Folgen haben die Gerichtsauftritte der verurteilten Rechtsbeugerinnen jedoch möglicherweise für einen weiteren Personenkreis. „Wegen einiger der Aussagen prüfen wir, ob wir einige Verfahren wieder aufnehmen, die wir bereits eingestellt haben. Diese richten sich aber nicht mehr gegen Filderstädter Verwaltungsmitarbeiter, sondern gegen Personen, welche die jetzt Verurteilten zu ihren Straftaten angestiftet haben“, sagte Jan Holzner, Pressestaatsanwalt der Staatsanwaltschaft Stuttgart. Auch ein Begünstigter wird sich mit ziemlicher Sicherheit vor Gericht verantworten müssen, allerdings nicht oder nicht nur wegen Anstiftung zu einer Straftat, sondern wegen uneidlicher Falschaussage.
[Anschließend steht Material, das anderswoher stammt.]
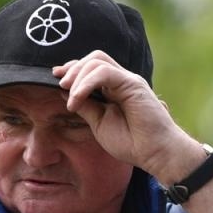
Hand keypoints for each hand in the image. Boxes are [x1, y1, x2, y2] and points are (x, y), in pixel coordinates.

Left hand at [53, 51, 204, 183]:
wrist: (156, 154)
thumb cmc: (133, 143)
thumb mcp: (99, 123)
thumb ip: (86, 106)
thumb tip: (65, 92)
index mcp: (115, 89)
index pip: (92, 67)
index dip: (72, 70)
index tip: (55, 77)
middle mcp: (122, 81)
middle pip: (94, 58)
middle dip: (73, 68)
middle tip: (61, 84)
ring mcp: (128, 81)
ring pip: (97, 61)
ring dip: (78, 76)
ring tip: (71, 96)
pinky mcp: (133, 84)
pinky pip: (104, 72)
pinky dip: (86, 83)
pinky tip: (78, 98)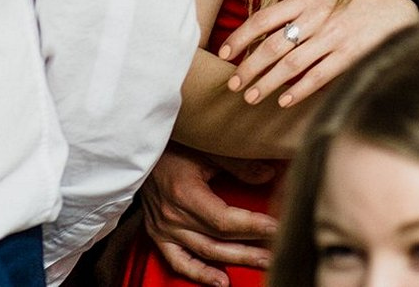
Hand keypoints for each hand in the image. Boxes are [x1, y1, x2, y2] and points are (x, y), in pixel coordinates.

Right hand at [141, 145, 278, 286]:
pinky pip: (179, 262)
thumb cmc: (174, 146)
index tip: (276, 227)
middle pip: (218, 239)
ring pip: (205, 252)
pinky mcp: (158, 235)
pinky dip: (199, 274)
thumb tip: (270, 174)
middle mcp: (172, 216)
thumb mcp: (208, 149)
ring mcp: (164, 229)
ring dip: (235, 260)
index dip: (252, 226)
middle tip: (278, 251)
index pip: (224, 219)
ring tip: (262, 263)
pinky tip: (221, 282)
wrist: (140, 153)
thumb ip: (238, 164)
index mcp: (184, 193)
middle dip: (251, 246)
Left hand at [218, 0, 418, 106]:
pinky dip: (298, 91)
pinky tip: (284, 102)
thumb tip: (259, 39)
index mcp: (307, 0)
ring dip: (267, 83)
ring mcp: (335, 37)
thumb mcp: (323, 1)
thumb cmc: (353, 9)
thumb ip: (295, 16)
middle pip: (273, 44)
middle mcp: (318, 17)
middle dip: (249, 66)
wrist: (398, 13)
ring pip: (291, 63)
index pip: (264, 18)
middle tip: (233, 84)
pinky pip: (318, 76)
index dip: (240, 36)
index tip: (224, 53)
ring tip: (251, 98)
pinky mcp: (350, 55)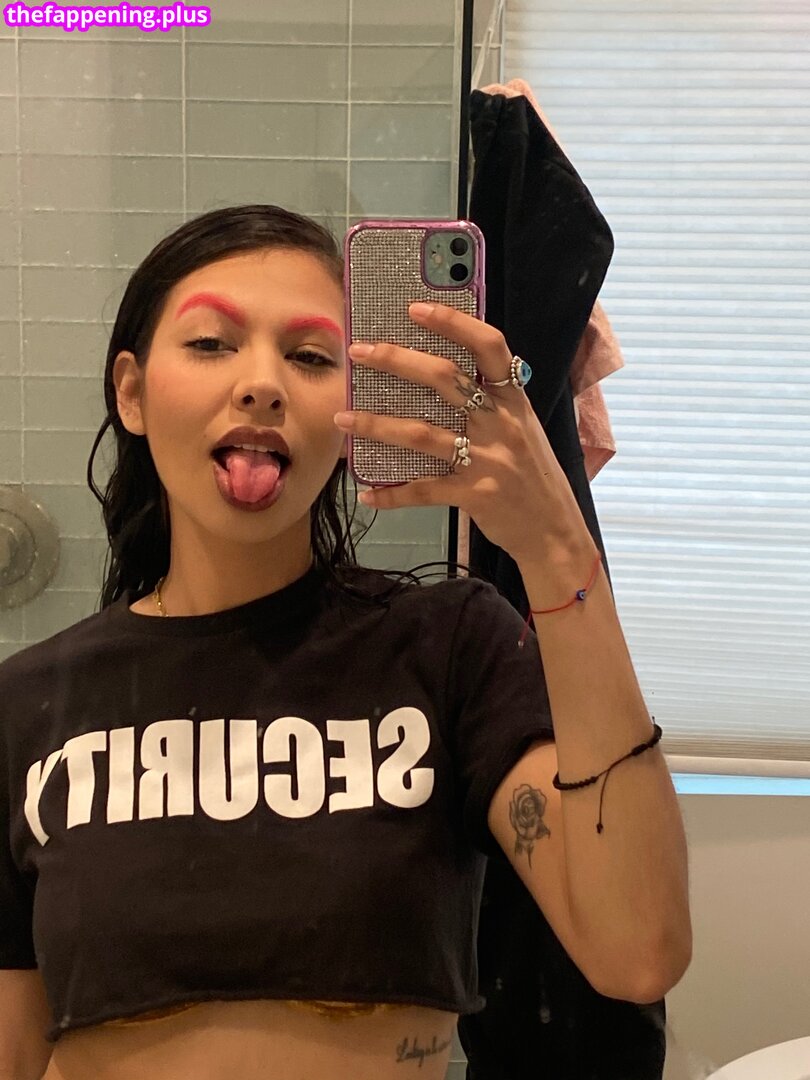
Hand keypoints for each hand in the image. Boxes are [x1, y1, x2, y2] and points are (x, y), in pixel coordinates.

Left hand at [333, 301, 586, 564]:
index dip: (453, 323)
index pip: (489, 346)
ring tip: (342, 419)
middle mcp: (502, 423)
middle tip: (359, 352)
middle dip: (396, 360)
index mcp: (514, 401)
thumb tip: (443, 378)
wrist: (556, 530)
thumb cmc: (533, 476)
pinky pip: (424, 489)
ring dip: (375, 425)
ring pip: (422, 433)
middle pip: (445, 379)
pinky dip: (392, 494)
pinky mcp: (475, 494)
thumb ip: (493, 404)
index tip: (415, 310)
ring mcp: (489, 459)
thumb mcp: (523, 430)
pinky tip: (368, 493)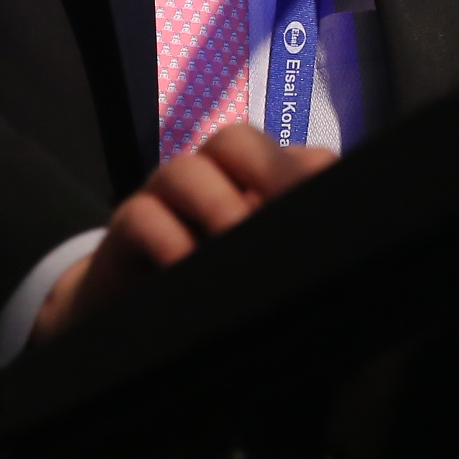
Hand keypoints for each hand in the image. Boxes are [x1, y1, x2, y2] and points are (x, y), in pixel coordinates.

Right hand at [31, 125, 336, 341]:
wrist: (135, 315)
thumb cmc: (214, 284)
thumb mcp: (262, 267)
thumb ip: (294, 250)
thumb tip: (332, 258)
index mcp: (259, 181)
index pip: (301, 159)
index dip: (315, 177)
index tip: (330, 221)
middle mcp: (213, 177)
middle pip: (236, 142)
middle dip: (268, 172)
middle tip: (286, 217)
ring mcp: (166, 197)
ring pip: (185, 170)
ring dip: (218, 205)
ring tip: (236, 242)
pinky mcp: (126, 228)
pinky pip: (141, 217)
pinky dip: (167, 239)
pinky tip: (187, 268)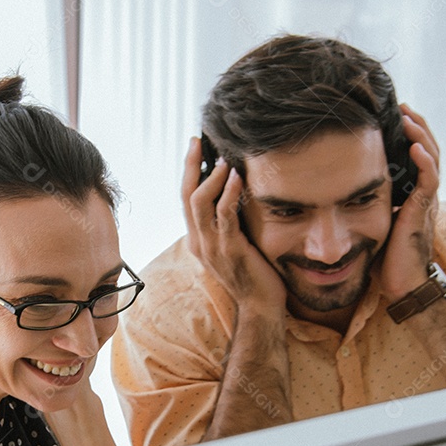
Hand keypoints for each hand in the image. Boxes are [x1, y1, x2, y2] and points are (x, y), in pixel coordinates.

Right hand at [181, 137, 286, 313]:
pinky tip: (236, 177)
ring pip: (199, 203)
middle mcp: (198, 242)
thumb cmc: (252, 272)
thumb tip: (232, 190)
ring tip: (222, 158)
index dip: (188, 172)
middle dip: (190, 165)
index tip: (194, 147)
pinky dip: (228, 193)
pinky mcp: (229, 250)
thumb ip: (227, 222)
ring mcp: (211, 247)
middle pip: (185, 196)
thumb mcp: (233, 243)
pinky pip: (224, 216)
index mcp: (197, 239)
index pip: (185, 199)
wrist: (260, 304)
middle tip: (198, 141)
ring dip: (210, 177)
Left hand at [377, 105, 441, 299]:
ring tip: (409, 117)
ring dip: (421, 136)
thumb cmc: (385, 260)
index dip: (408, 135)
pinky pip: (429, 182)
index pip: (416, 156)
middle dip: (416, 126)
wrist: (402, 287)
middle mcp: (422, 195)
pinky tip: (415, 147)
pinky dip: (425, 162)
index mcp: (411, 195)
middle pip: (427, 151)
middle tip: (402, 106)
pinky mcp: (423, 214)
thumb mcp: (371, 223)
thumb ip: (364, 204)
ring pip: (432, 160)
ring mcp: (425, 203)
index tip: (393, 115)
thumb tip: (334, 188)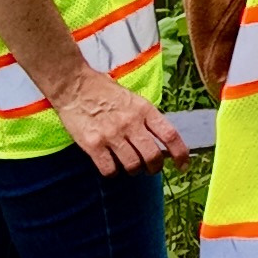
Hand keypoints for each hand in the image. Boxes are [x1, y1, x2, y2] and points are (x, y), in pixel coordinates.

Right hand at [53, 68, 183, 176]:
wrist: (74, 86)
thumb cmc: (104, 91)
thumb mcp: (133, 99)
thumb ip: (147, 119)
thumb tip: (162, 143)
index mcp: (144, 109)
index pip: (170, 135)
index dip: (180, 153)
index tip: (183, 165)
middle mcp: (131, 123)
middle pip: (153, 156)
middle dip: (155, 168)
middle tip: (150, 168)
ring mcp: (112, 135)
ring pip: (133, 166)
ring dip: (134, 170)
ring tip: (129, 165)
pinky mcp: (93, 145)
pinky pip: (110, 170)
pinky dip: (113, 172)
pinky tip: (110, 164)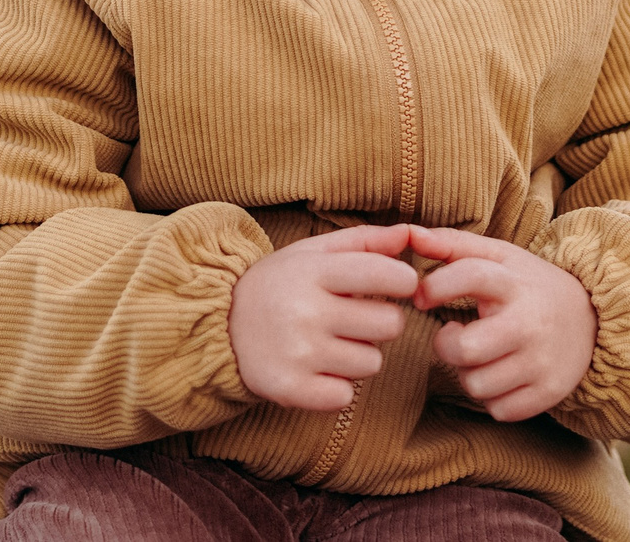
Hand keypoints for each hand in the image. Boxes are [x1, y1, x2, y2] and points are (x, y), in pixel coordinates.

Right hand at [229, 223, 417, 410]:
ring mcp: (298, 354)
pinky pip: (346, 396)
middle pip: (390, 324)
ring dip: (359, 355)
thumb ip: (365, 241)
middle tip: (354, 317)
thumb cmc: (279, 284)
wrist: (219, 325)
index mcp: (313, 272)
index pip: (386, 275)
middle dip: (381, 320)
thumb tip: (411, 234)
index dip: (403, 281)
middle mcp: (306, 312)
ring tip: (330, 342)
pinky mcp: (291, 389)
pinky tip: (317, 370)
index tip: (396, 284)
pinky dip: (337, 387)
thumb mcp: (313, 252)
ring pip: (372, 363)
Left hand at [407, 225, 596, 421]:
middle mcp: (529, 323)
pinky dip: (493, 398)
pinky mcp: (549, 392)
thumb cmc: (528, 286)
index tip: (421, 297)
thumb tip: (407, 233)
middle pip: (465, 349)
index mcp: (514, 283)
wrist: (592, 319)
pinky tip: (501, 376)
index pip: (470, 276)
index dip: (436, 286)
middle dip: (447, 346)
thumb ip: (452, 244)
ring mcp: (541, 361)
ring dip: (469, 374)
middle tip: (455, 336)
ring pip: (477, 385)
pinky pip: (498, 410)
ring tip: (481, 357)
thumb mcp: (499, 257)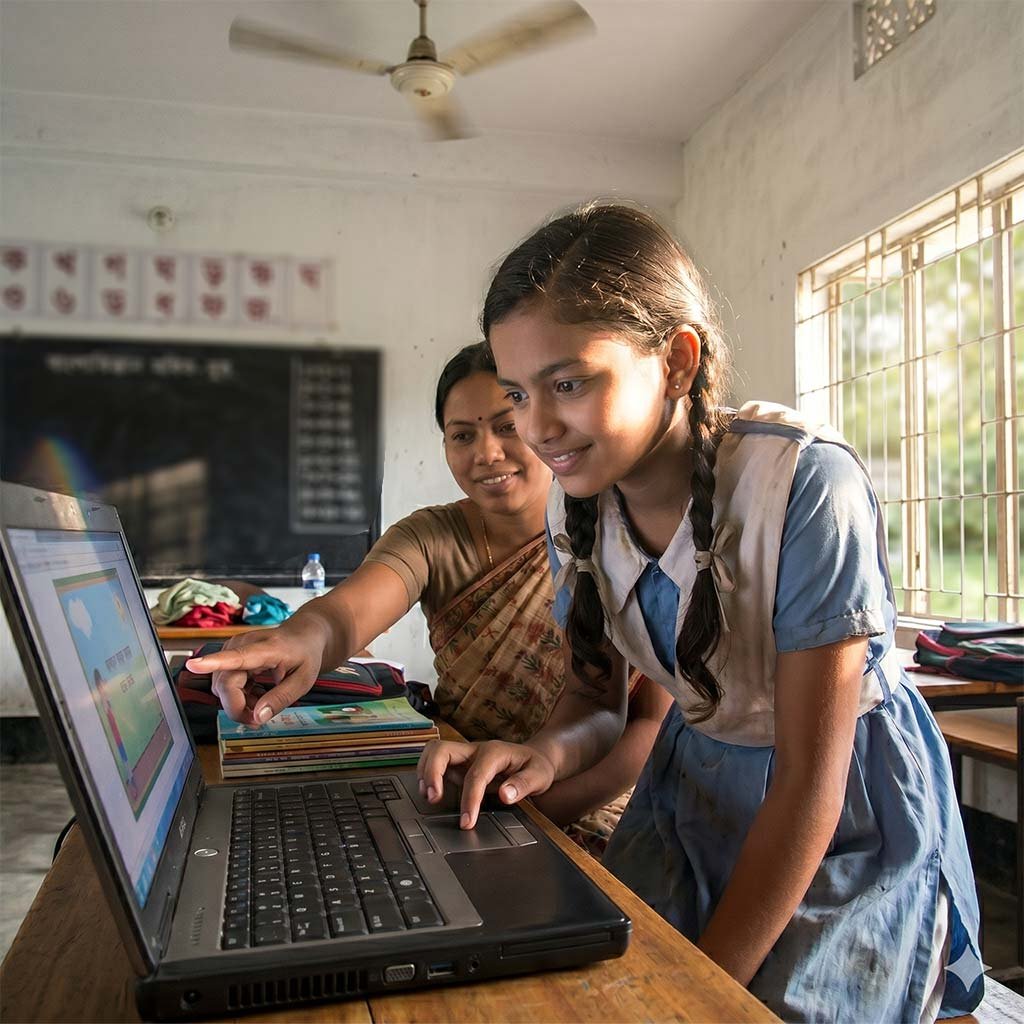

Er hatte in der Verhandlung als Zeuge ausgesagt, die angeklagte 29-Jährige nicht gekannt zu haben.

Aufgeflogen sind die Taten der vier Ex-Verwaltungsangestellten im Jahr 2012. Damals kündigte das Rechnungsprüfungsamt eine Überprüfung der Bußgeldstelle an. Daraufhin nahm die Abteilungsleiterin die Tätigkeiten ihrer Mitarbeiterinnen unter die Lupe und stieß auf Unregelmäßigkeiten. Schon bald wurde einer Angestellten gekündigt. Im Anschluss daran deckte das Rechnungsprüfungsamt das ganze Ausmaß der Bußgeldaffäre auf. Drei weitere Mitarbeiterinnen verloren ihre Arbeit, weil sie Bußgeldbescheide gegen sich selbst, Verwandte und Freunde zurückgestellt hatten.